### The data ###

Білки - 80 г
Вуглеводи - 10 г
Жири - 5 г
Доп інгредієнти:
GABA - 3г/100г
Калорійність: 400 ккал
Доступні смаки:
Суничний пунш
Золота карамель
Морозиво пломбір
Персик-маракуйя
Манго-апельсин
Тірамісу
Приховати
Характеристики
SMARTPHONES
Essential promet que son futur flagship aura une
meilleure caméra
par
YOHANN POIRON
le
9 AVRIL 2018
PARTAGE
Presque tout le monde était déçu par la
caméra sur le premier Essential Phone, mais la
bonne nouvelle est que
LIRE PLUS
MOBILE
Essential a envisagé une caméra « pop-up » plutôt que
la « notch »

###
### The data ###

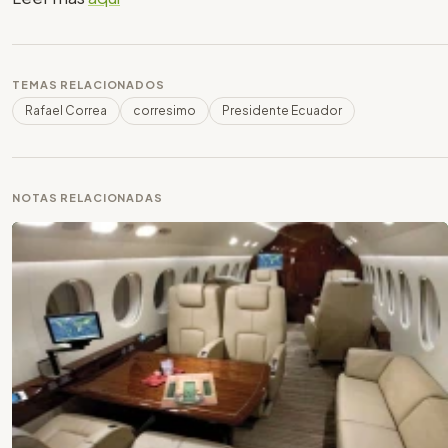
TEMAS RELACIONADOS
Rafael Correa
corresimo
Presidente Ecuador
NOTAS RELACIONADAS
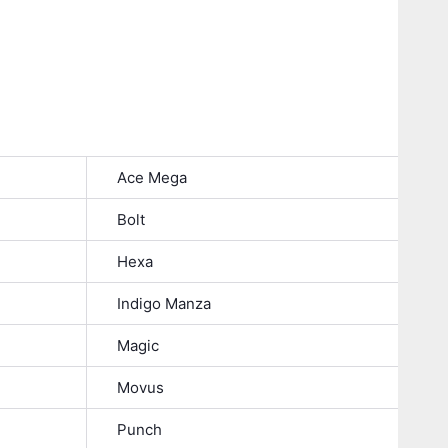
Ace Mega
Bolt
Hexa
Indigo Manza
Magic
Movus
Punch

###

§ Exercise description: Count the lines of the data above that contain the string "caméra", treating uppercase and lowercase as different. Give only the number.

§ Response to this task: 3